Some people take advantage of this second-hand fashion boom to set up, sometimes very young, small resale businesses. Have these practices been adopted by the poorest people?

E. D-B.: They are the work of more privileged categories of the population. This kind of business concerns young people who have enough initial capital to invest. It is also necessary to have an important cultural capital to know how to identify which piece can give rise to an added value. And also an important financial comfort to be able to be satisfied not to resell it. In the same way, some wealthy mothers buy high-end clothes for their children because they know that they have a resale value. The final cost price will be equivalent to the lower end of the market, but this strategy requires significant initial savings. Conversely, the poorest are in a logic of daily survival. The working classes will instead use Facebook Marketplace, favoring local sales groups. When you buy on Marketplace, you have access to the seller’s Facebook profile, so you can select people you identify with and make small checks. Here again, it is a matter of maximizing your chances of not being ripped off.

Is it on Facebook Marketplace, finally, that the “economy of scavenging” that was very characteristic of working-class environments is reactivated?

E. D-B.: During a survey I conducted with women who had set up small businesses on Facebook Marketplace, I remember one of them who was in a very precarious situation: she was receiving the RSA, with three children from three different fathers. One year, she decided to invest the
One year, she decided to invest the Christmas bonus she received from the CAF, which amounted to 150 euros, to buy a stock of small pieces of jewelry and resell them on Marketplace. She managed to double her initial investment by reselling with a margin. For her, the benefit was economic, with an additional income, but also symbolic, since this young woman was able to regain a power to act, a form of control over her life.

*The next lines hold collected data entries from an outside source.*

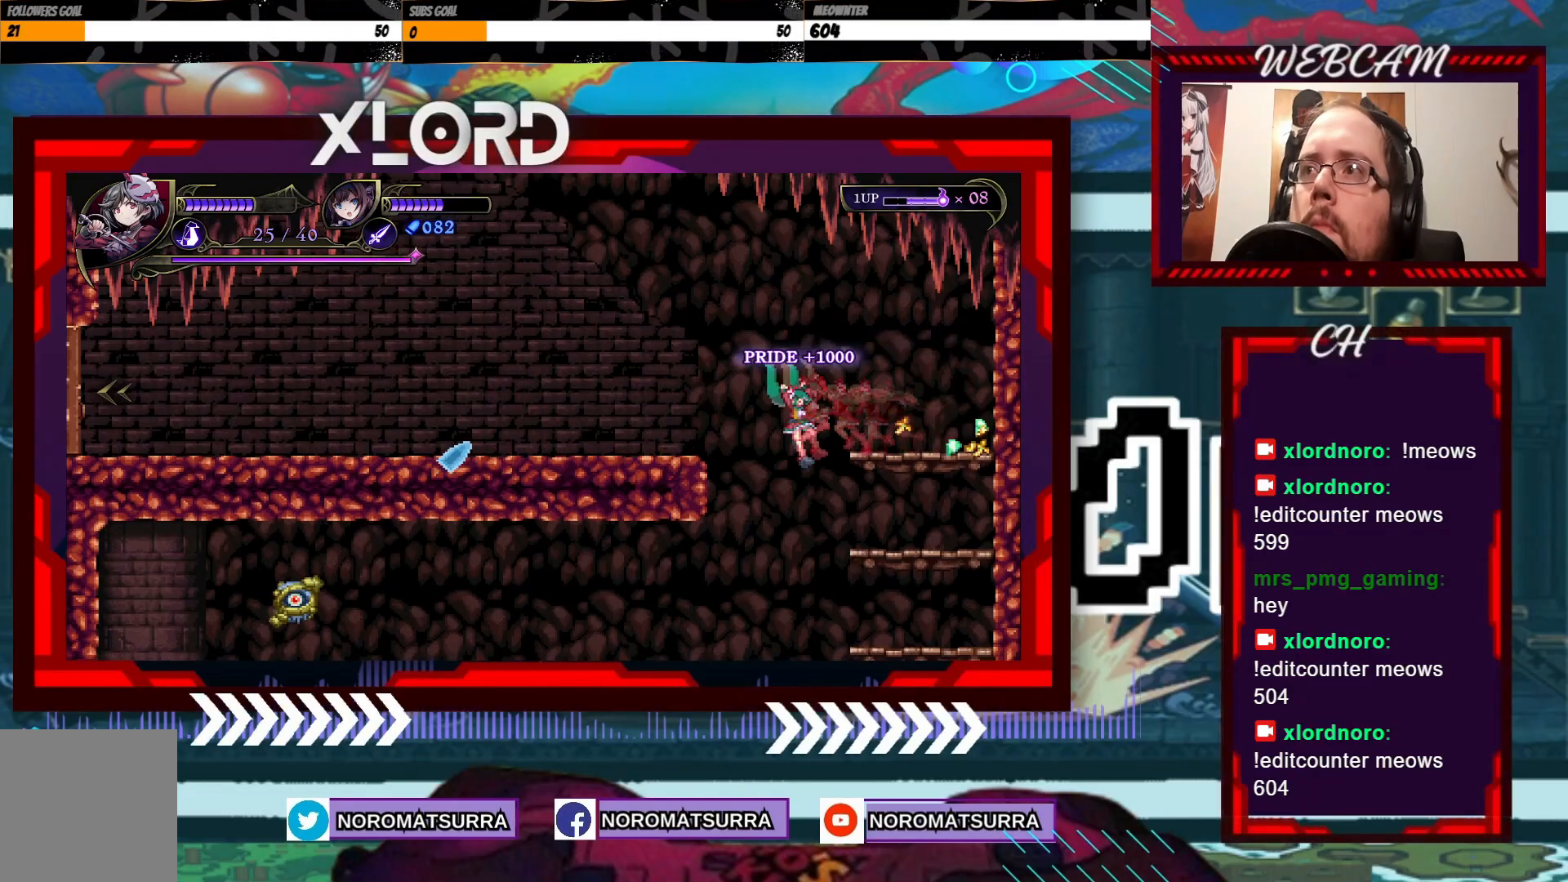
{"dt_ms": 500, "buttons": [], "left_stick": "center", "right_stick": "center", "events": [[383, "left_stick", "center"]]}
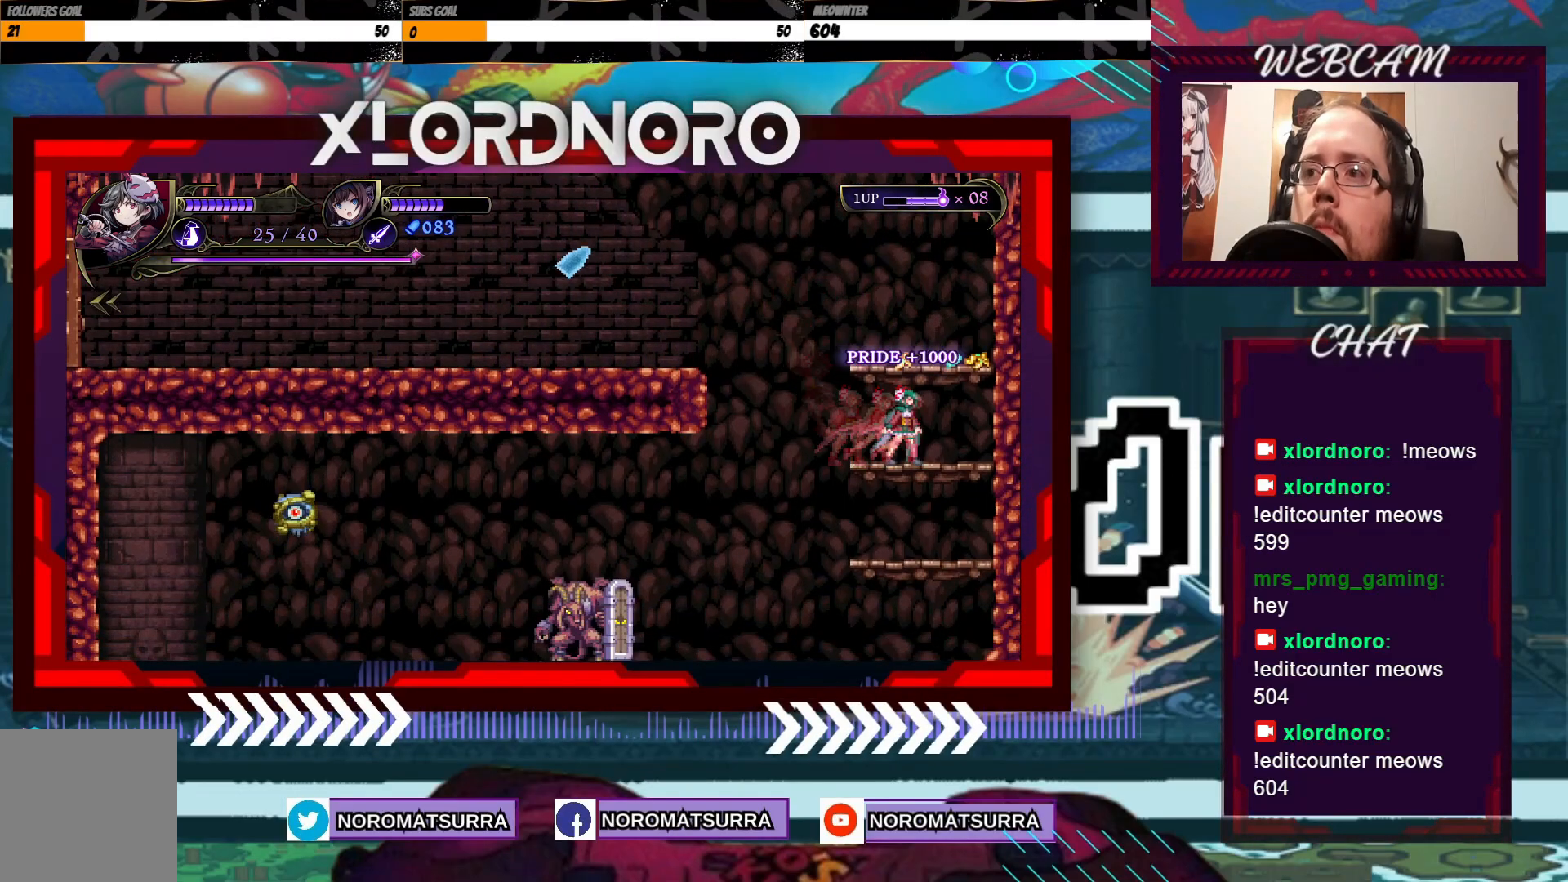
{"dt_ms": 500, "buttons": [], "left_stick": "left", "right_stick": "center", "events": [[233, "left_stick", "left"]]}
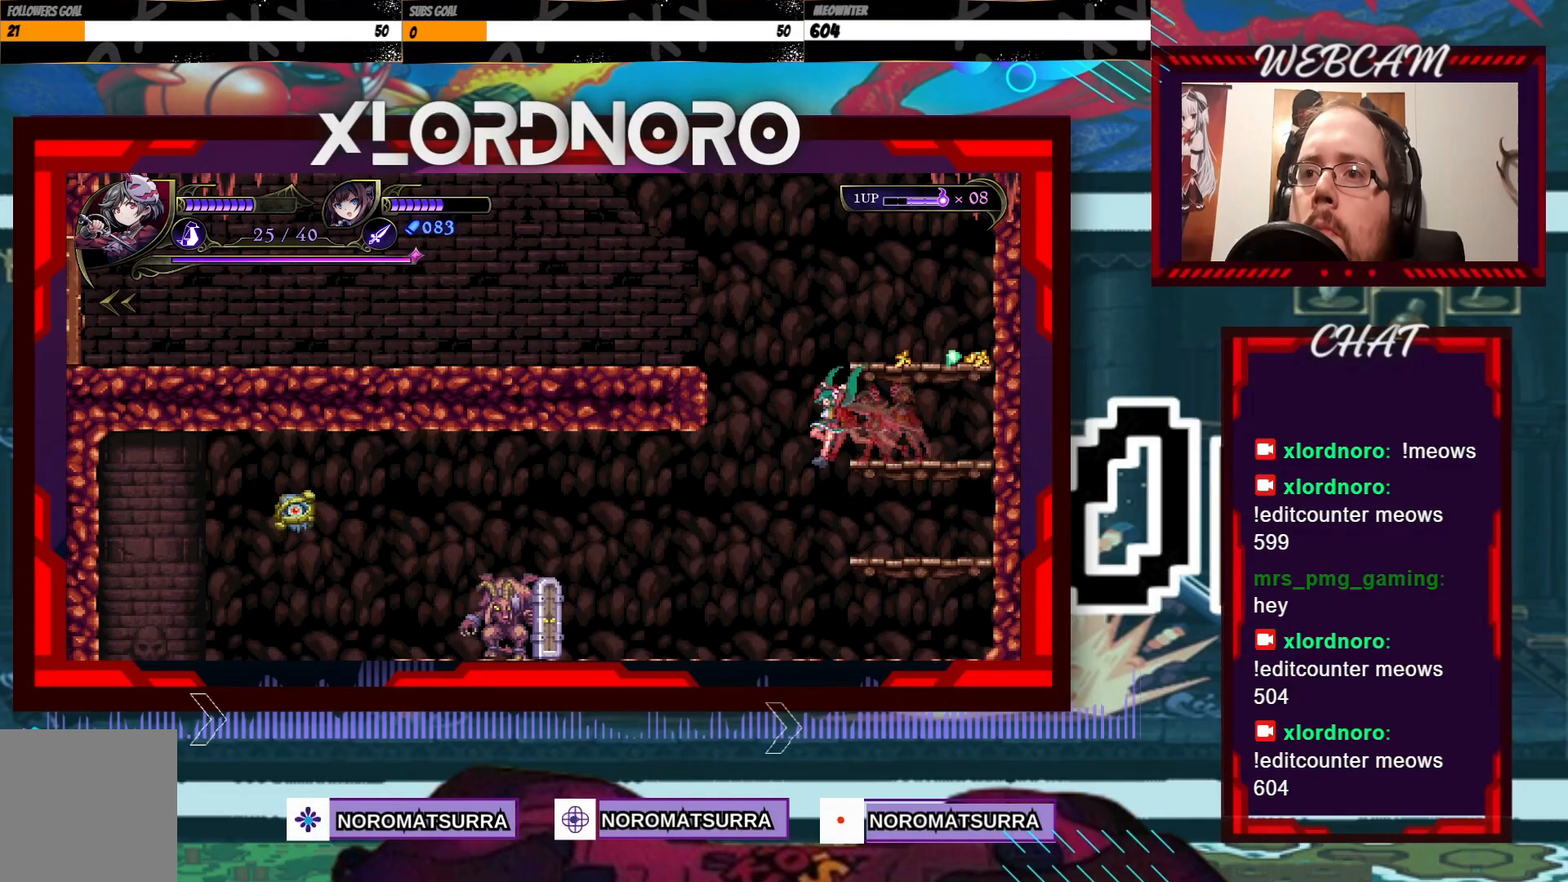
{"dt_ms": 500, "buttons": [], "left_stick": "left", "right_stick": "center", "events": [[83, "left_stick", "center"], [133, "left_stick", "right"], [317, "left_stick", "left"]]}
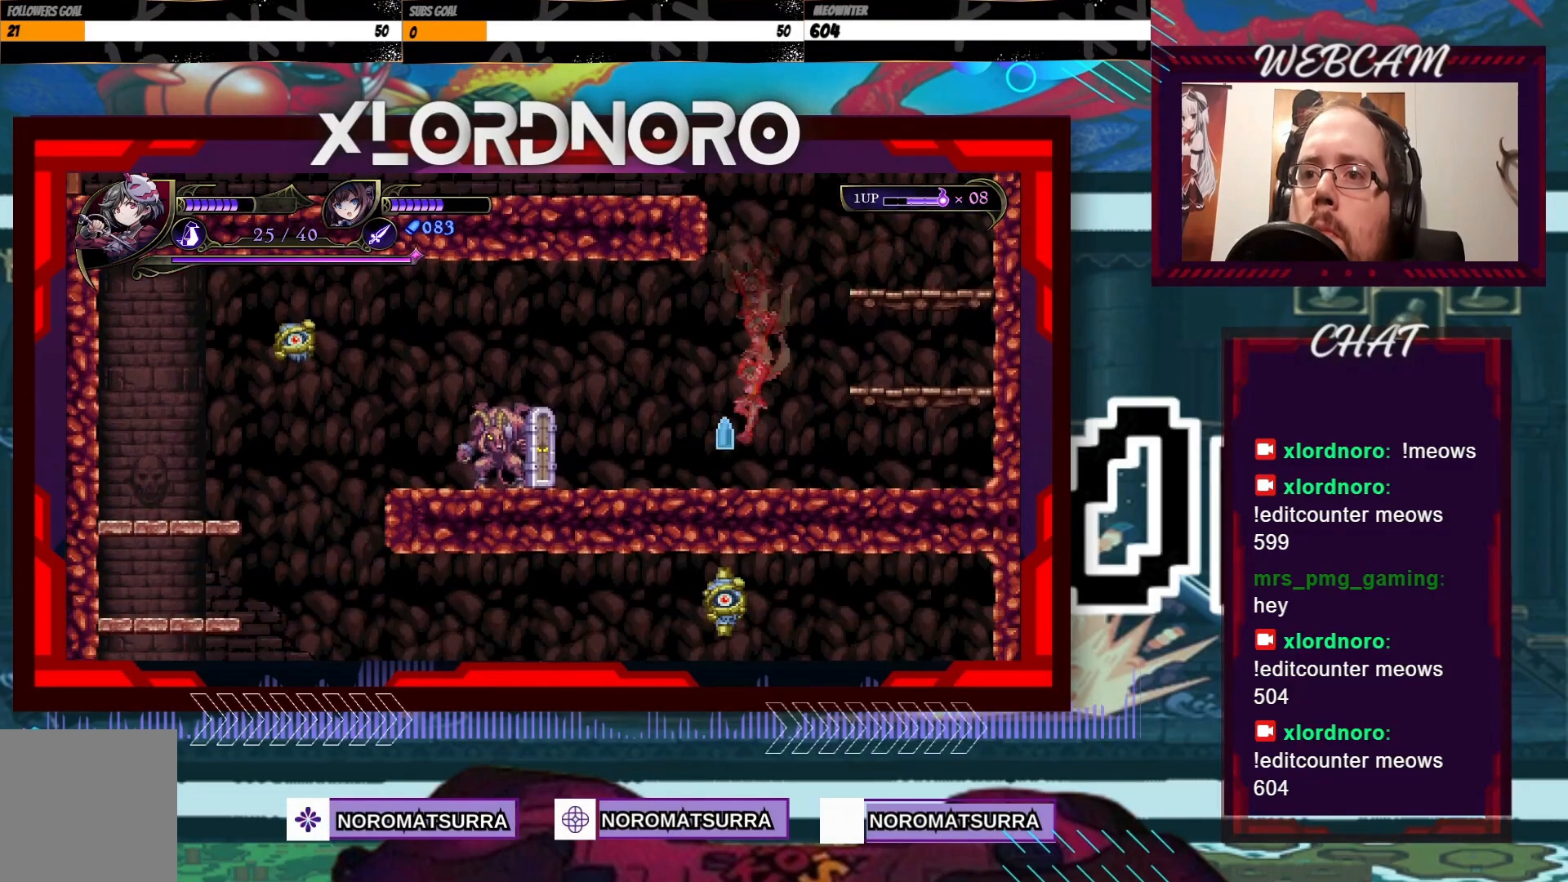
{"dt_ms": 500, "buttons": [], "left_stick": "left", "right_stick": "center", "events": [[233, "left_stick", "center"], [333, "left_stick", "left"]]}
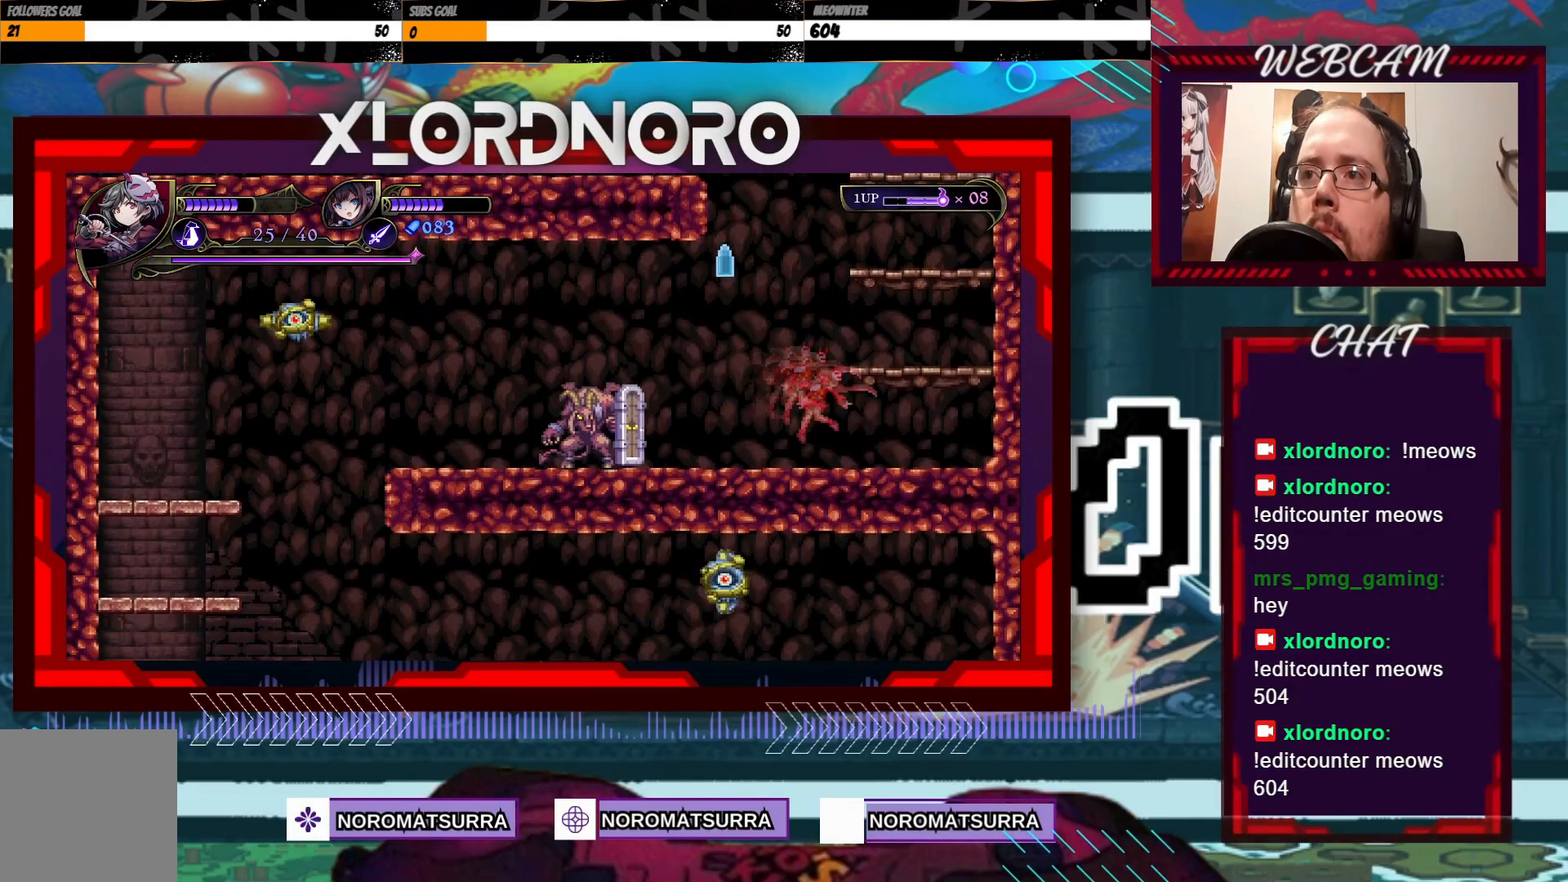
{"dt_ms": 500, "buttons": [], "left_stick": "center", "right_stick": "center", "events": [[333, "X", "down"], [433, "X", "up"], [433, "left_stick", "center"]]}
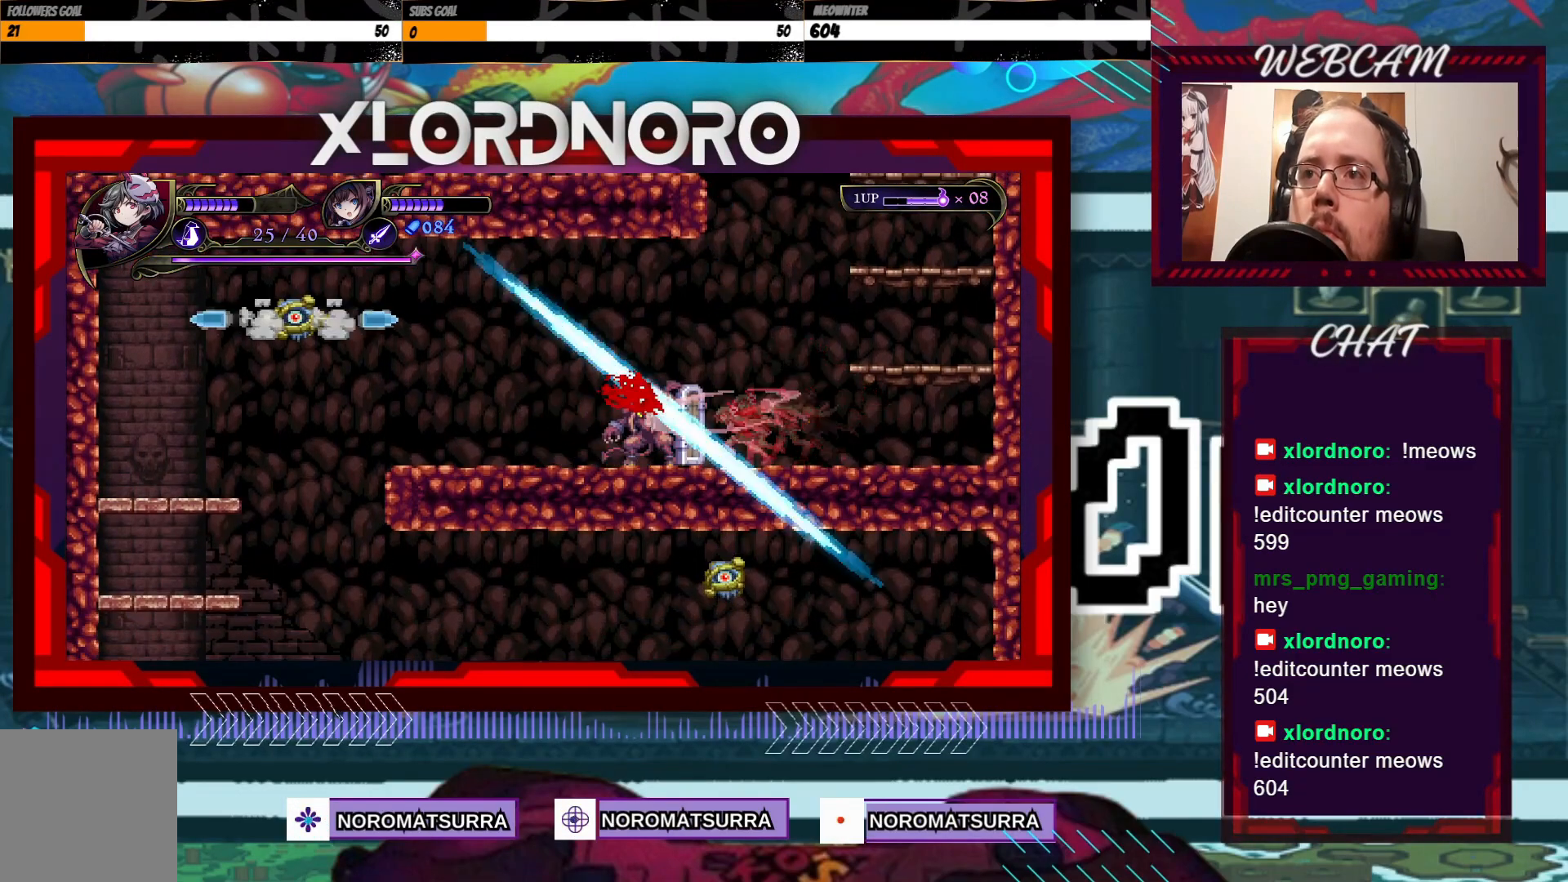
{"dt_ms": 500, "buttons": ["X"], "left_stick": "center", "right_stick": "center", "events": [[17, "X", "down"], [83, "X", "up"], [133, "X", "down"], [233, "X", "up"], [317, "X", "down"], [383, "X", "up"], [467, "X", "down"]]}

What about second-hand stores? Do they allow a form of social mix?

E. D-B.: I have reservations about the idea of social mixing. The frequentation of a charity shop will be very different depending on whether it is located in the Marais or in Hénin-Beaumont. The outlets are located in catchment areas that are still very marked sociologically and economically. And, once again, buying second-hand is associated with a form of stigmatization for the working classes, who above all aspire to consume like everyone else.